Problem description - Locate each line in the data below that contains the string "elbow" and copy those lines out. Case counts.
********
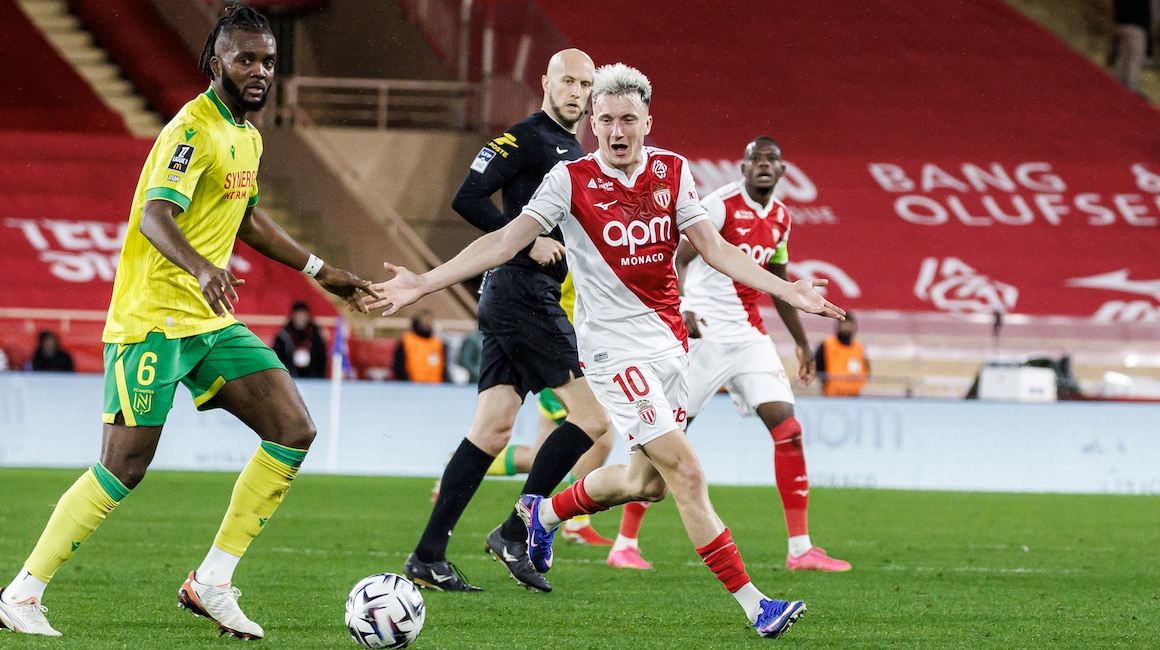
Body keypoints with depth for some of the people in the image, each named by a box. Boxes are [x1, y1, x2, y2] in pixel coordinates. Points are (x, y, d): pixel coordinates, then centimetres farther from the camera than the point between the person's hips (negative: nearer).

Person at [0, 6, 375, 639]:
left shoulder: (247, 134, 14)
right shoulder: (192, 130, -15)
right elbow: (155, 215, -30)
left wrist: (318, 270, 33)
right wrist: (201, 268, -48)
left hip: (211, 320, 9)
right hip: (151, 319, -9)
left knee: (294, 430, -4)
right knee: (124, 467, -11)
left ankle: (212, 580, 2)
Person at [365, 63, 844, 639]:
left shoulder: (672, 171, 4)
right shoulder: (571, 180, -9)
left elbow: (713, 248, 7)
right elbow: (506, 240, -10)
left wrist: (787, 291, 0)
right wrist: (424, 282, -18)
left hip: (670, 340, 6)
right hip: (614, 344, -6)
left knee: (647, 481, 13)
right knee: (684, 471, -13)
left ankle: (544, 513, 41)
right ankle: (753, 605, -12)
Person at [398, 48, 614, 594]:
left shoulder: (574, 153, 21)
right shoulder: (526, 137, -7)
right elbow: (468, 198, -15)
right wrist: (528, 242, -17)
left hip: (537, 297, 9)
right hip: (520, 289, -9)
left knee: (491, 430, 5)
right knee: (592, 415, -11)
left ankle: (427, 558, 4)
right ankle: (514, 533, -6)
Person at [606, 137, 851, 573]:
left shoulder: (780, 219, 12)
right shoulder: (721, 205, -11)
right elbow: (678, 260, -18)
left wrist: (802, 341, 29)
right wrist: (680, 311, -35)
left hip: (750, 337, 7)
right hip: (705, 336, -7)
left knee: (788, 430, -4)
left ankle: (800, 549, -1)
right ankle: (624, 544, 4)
********
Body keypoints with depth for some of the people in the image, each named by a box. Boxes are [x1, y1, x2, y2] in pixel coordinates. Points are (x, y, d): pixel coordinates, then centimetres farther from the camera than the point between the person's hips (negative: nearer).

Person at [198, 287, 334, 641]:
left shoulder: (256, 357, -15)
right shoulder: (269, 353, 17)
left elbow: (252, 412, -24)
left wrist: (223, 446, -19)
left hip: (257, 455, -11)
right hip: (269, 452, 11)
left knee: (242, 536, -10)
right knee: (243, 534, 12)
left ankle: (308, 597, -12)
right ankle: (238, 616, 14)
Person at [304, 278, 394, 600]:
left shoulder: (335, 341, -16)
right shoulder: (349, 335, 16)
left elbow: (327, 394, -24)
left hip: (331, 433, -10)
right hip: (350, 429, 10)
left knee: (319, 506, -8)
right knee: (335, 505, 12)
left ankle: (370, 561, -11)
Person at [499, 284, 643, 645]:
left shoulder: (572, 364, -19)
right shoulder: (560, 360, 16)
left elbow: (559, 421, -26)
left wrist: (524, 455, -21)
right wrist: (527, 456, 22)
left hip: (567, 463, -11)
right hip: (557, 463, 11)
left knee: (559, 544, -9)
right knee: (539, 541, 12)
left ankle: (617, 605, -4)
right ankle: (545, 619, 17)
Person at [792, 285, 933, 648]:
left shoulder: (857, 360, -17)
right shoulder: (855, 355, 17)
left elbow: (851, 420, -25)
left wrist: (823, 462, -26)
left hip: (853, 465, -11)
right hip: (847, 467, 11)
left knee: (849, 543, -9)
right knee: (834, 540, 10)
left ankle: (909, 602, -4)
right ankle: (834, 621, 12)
********
Solution to this problem -
right elbow: (155, 215, -30)
left elbow: (713, 248, 7)
right elbow: (506, 240, -10)
right elbow: (468, 198, -15)
right elbow: (678, 260, -18)
left elbow: (252, 412, -24)
left elbow: (327, 394, -24)
left elbow: (559, 421, -26)
left elbow: (851, 420, -25)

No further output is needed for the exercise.